Automation of Cloud Resilience Control
The resilience of cloud platforms (eg, Deutsche Telekom OTC, Amazon AWS, and Microsoft Azure) is acquiring an increased relevance since society is relying more and more on complex software systems. Resiliency is defined as the ability of a cloud platform to recover quickly and continue operating even when there has been a failure. This cooperation research project requests for solutions which can establish a link between anomaly detection, recovery procedures, and recommender systems.
Anomaly detection via distributed tracing: Cloud platforms such as Openstack can trace user requests using tracing technologies, eg, OSprofiler or Zipkin. Distributed tracing enables to record detailed insights on how a cloud platform reacts to requests by sending events to a central system. Incoming events can be continuously processed and matched against patterns associated with errors and failures.

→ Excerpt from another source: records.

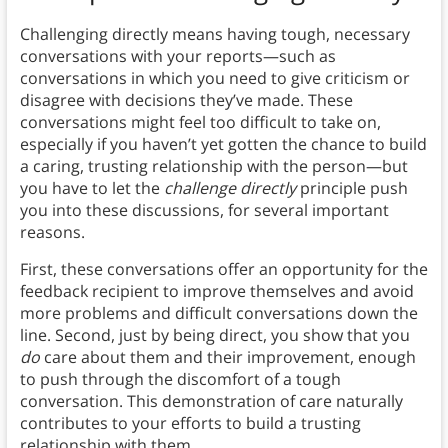
Challenging directly means having tough, necessary
conversations with your reports—such as
conversations in which you need to give criticism or
disagree with decisions they’ve made. These
conversations might feel too difficult to take on,
especially if you haven’t yet gotten the chance to build
a caring, trusting relationship with the person—but
you have to let the
challenge directly
principle push
you into these discussions, for several important
reasons.
First, these conversations offer an opportunity for the
feedback recipient to improve themselves and avoid
more problems and difficult conversations down the
line. Second, just by being direct, you show that you
do
care about them and their improvement, enough
to push through the discomfort of a tough
conversation. This demonstration of care naturally
contributes to your efforts to build a trusting
relationship with them.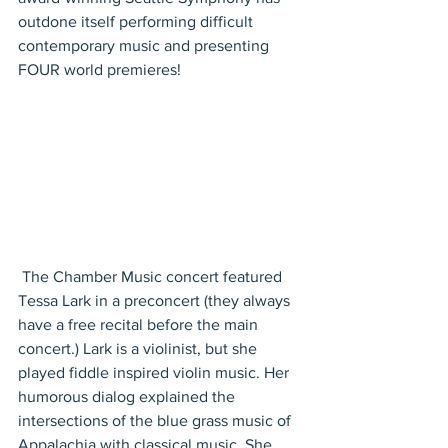
outdone itself performing difficult 
contemporary music and presenting 
FOUR world premieres!
 The Chamber Music concert featured 
Tessa Lark in a preconcert (they always 
have a free recital before the main 
concert.) Lark is a violinist, but she 
played fiddle inspired violin music. Her 
humorous dialog explained the 
intersections of the blue grass music of 
Appalachia with classical music. She 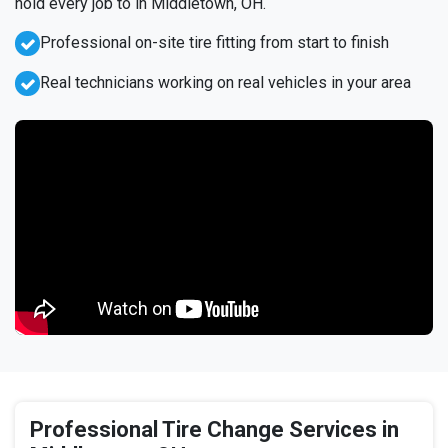
hold every job to in Middletown, OH.
Professional on-site tire fitting from start to finish
Real technicians working on real vehicles in your area
Professional Tire Change Services in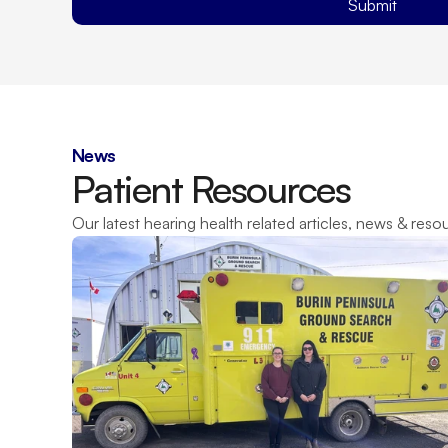
Submit
News
Patient Resources
Our latest hearing health related articles, news & reso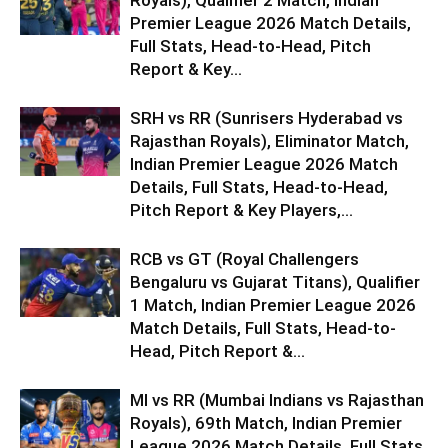
Royals), Qualifier 2 Match, Indian
Premier League 2026 Match Details,
Full Stats, Head-to-Head, Pitch
Report & Key...
SRH vs RR (Sunrisers Hyderabad vs
Rajasthan Royals), Eliminator Match,
Indian Premier League 2026 Match
Details, Full Stats, Head-to-Head,
Pitch Report & Key Players,...
RCB vs GT (Royal Challengers
Bengaluru vs Gujarat Titans), Qualifier
1 Match, Indian Premier League 2026
Match Details, Full Stats, Head-to-
Head, Pitch Report &...
MI vs RR (Mumbai Indians vs Rajasthan
Royals), 69th Match, Indian Premier
League 2026 Match Details, Full Stats,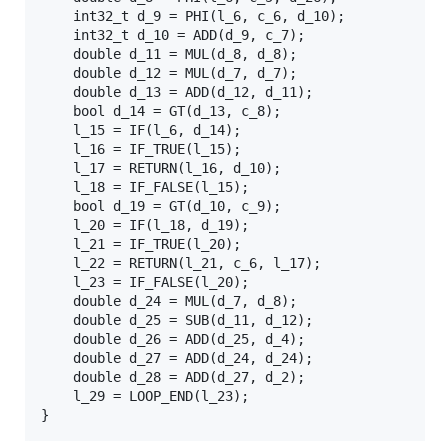
	int32_t d_9 = PHI(l_6, c_6, d_10);

	int32_t d_10 = ADD(d_9, c_7);

	double d_11 = MUL(d_8, d_8);

	double d_12 = MUL(d_7, d_7);

	double d_13 = ADD(d_12, d_11);

	bool d_14 = GT(d_13, c_8);

	l_15 = IF(l_6, d_14);

	l_16 = IF_TRUE(l_15);

	l_17 = RETURN(l_16, d_10);

	l_18 = IF_FALSE(l_15);

	bool d_19 = GT(d_10, c_9);

	l_20 = IF(l_18, d_19);

	l_21 = IF_TRUE(l_20);

	l_22 = RETURN(l_21, c_6, l_17);

	l_23 = IF_FALSE(l_20);

	double d_24 = MUL(d_7, d_8);

	double d_25 = SUB(d_11, d_12);

	double d_26 = ADD(d_25, d_4);

	double d_27 = ADD(d_24, d_24);

	double d_28 = ADD(d_27, d_2);

	l_29 = LOOP_END(l_23);
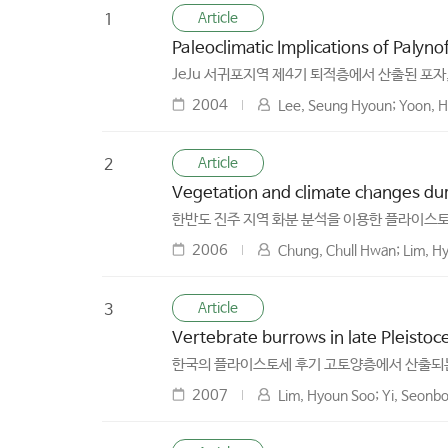
Article
1
Paleoclimatic Implications of Palyn
JeJu 서귀포지역 제4기 퇴적층에서 산출된 포자
2004
Lee, Seung Hyoun; Yoon, Ho
Article
2
Vegetation and climate changes duri
한반도 진주 지역 화분 분석을 이용한 플라이스토
2006
Chung, Chull Hwan; Lim, Hy
Article
3
Vertebrate burrows in late Pleistoce
한국의 플라이스토세 후기 고토양층에서 산출되
2007
Lim, Hyoun Soo; Yi, Seonbo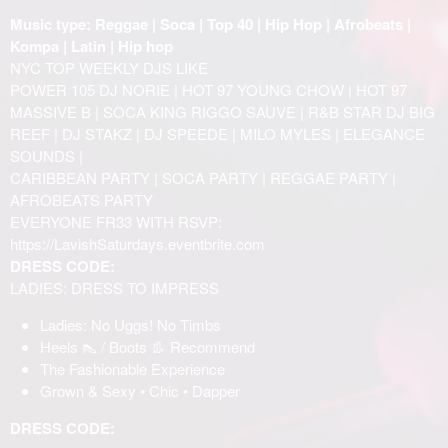
Music type: Reggae | Soca | Top 40 | Hip Hop | Afrobeats |
Kompa | Latin | Hip hop
NYC TOP WEEKLY DJS LIKE
POWER 105 DJ NORIE | HOT 97 YOUNG CHOW | HOT 97
MASSIVE B | SOCA KING RIGGO SAUVE | R&B STAR DJ BIG
REEF | DJ STAKZ | DJ SPEEDE | MILO MYLES | ELEGANCE
SOUNDS |
CARIBBEAN PARTY | SOCA PARTY | REGGAE PARTY |
AFROBEATS PARTY
EVERYONE FR33 WITH RSVP:
https://LavishSaturdays.eventbrite.com
DRESS CODE:
LADIES: DRESS TO IMPRESS
Ladies: No Uggs! No Timbs
Heels 👠 / Boots 👢 Recommend
The Fashionable Experience
Grown & Sexy • Chic • Dapper
DRESS CODE: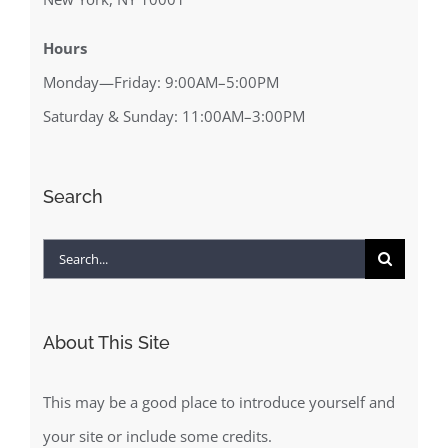
Hours
Monday—Friday: 9:00AM–5:00PM
Saturday & Sunday: 11:00AM–3:00PM
Search
Search
for:
About This Site
This may be a good place to introduce yourself and
your site or include some credits.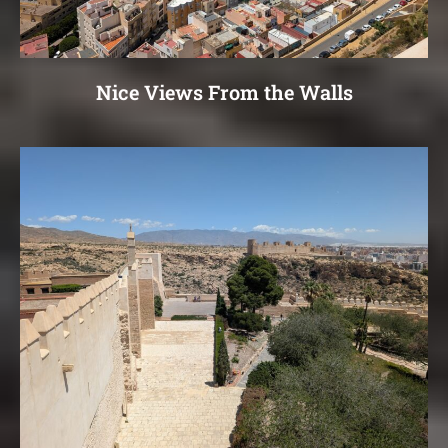
Nice Views From the Walls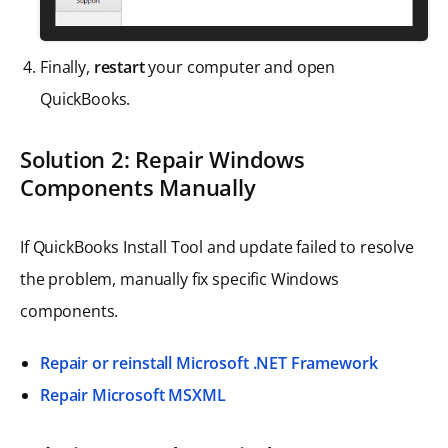
Finally,
restart
your computer and open
QuickBooks.
Solution 2: Repair Windows
Components Manually
If QuickBooks Install Tool and update failed to resolve
the problem, manually fix specific Windows
components.
Repair or reinstall Microsoft .NET Framework
Repair Microsoft MSXML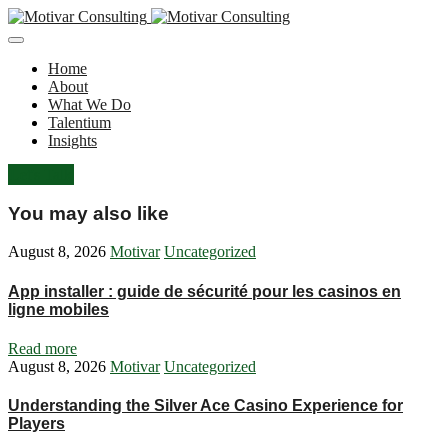
Home
About
What We Do
Talentium
Insights
Let's Talk
You may also like
August 8, 2026
Motivar
Uncategorized
App installer : guide de sécurité pour les casinos en
ligne mobiles
Read more
August 8, 2026
Motivar
Uncategorized
Understanding the Silver Ace Casino Experience for
Players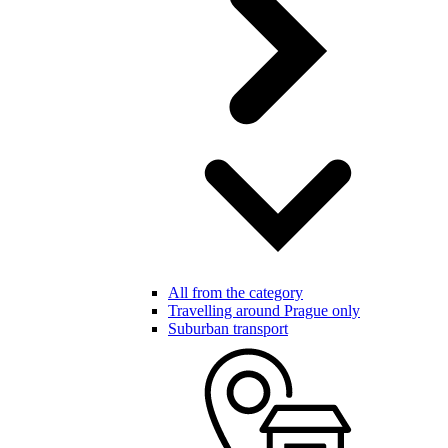
All from the category
Travelling around Prague only
Suburban transport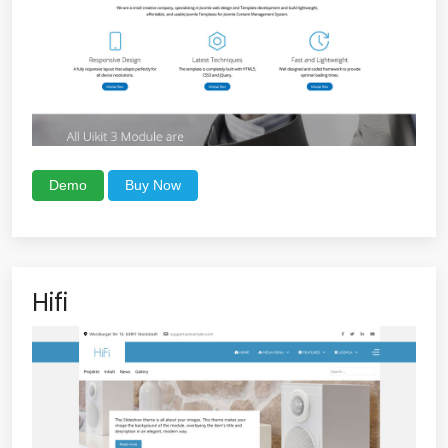
Demo
Buy Now
Hifi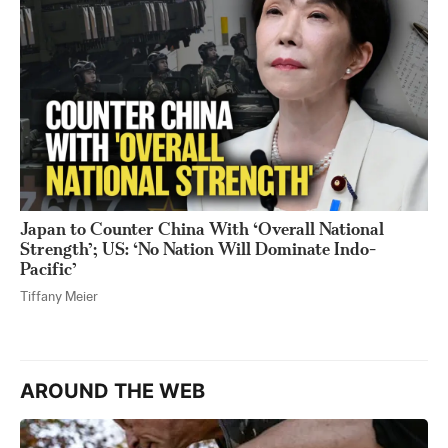
Japan to Counter China With ‘Overall National
Strength’; US: ‘No Nation Will Dominate Indo-
Pacific’
Tiffany Meier
AROUND THE WEB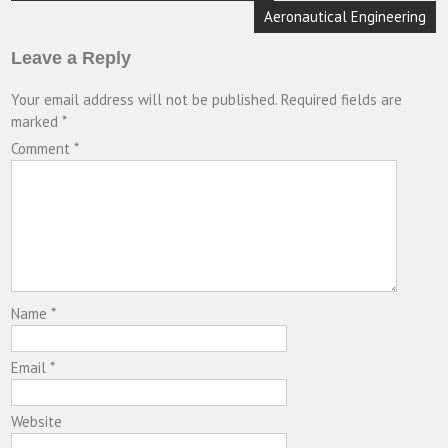
navigation
Aeronautical Engineering
Leave a Reply
Your email address will not be published.
Required fields are
marked
*
Comment
*
Name
*
Email
*
Website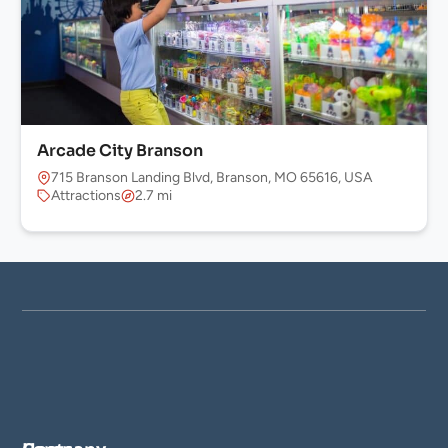
Arcade City Branson
715 Branson Landing Blvd, Branson, MO 65616, USA
Attractions
2.7 mi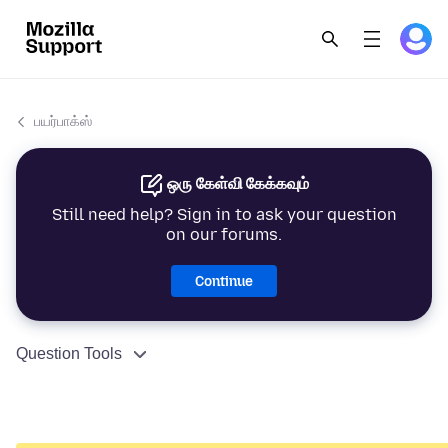
பயர்பாக்ஸ்
ஒரு கேள்வி கேக்கவும்
Still need help? Sign in to ask your question
on our forums.
Continue
Question Tools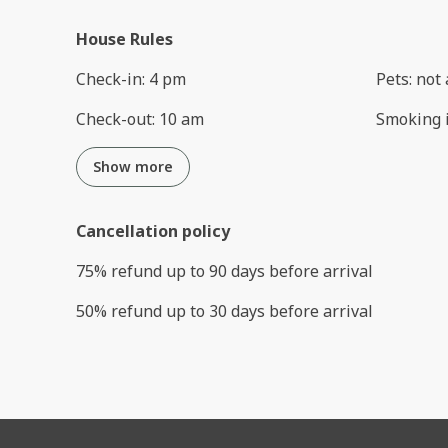
House Rules
Check-in
:
4 pm
Pets
:
not 
Check-out
:
10 am
Smoking 
Show more
Cancellation policy
75
%
refund
up to
90 days
before
arrival
50
%
refund
up to
30 days
before
arrival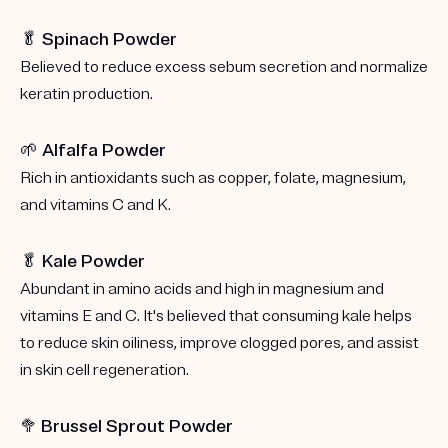
🥬 Spinach Powder
Believed to reduce excess sebum secretion and normalize
keratin production.
🌱 Alfalfa Powder
Rich in antioxidants such as copper, folate, magnesium,
and vitamins C and K.
🥬 Kale Powder
Abundant in amino acids and high in magnesium and
vitamins E and C. It's believed that consuming kale helps
to reduce skin oiliness, improve clogged pores, and assist
in skin cell regeneration.
🥦
Brussel Sprout Powder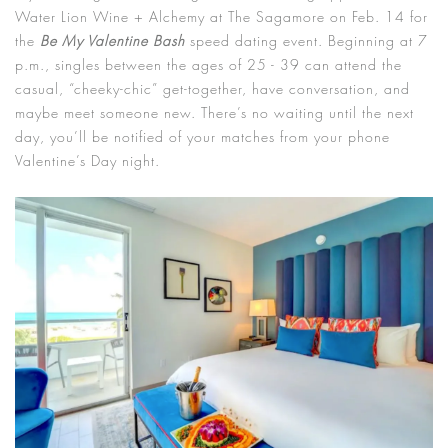
Water Lion Wine + Alchemy at The Sagamore on Feb. 14 for
the
Be My Valentine Bash
speed dating event. Beginning at 7
p.m., singles between the ages of 25 - 39 can attend the
casual, “cheeky-chic” get-together, have conversation, and
maybe meet someone new. There’s no waiting until the next
day, you’ll be notified of your matches from your phone
Valentine’s Day night.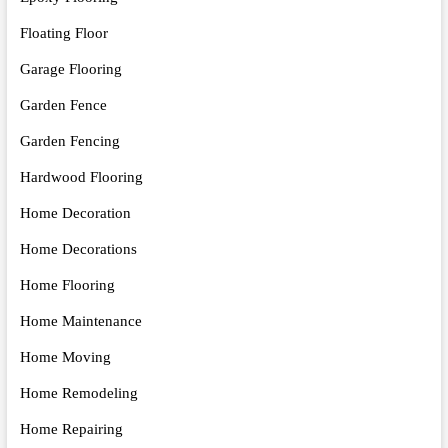
Floating Floor
Garage Flooring
Garden Fence
Garden Fencing
Hardwood Flooring
Home Decoration
Home Decorations
Home Flooring
Home Maintenance
Home Moving
Home Remodeling
Home Repairing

Recovery procedures. Infrastructure as Code, such as SaltStack and Ansible, are becoming indispensable solutions for cloud management. While many organizations still engineer their infrastructure largely by hand, these new solutions enable predefined procedures to automatically recover cloud platforms in case of problems.
Recommender systems. While the selection of recovery procedures in response to specific event patterns can be done by humans, the complexity and scale of modern cloud platforms require the use of intelligent solutions to recommend to operators the most relevant procedures to consider executing in case of errors. The maturity of current technologies provides the fundamental pieces of functionality to enable cloud platforms to autonomously recover from failures.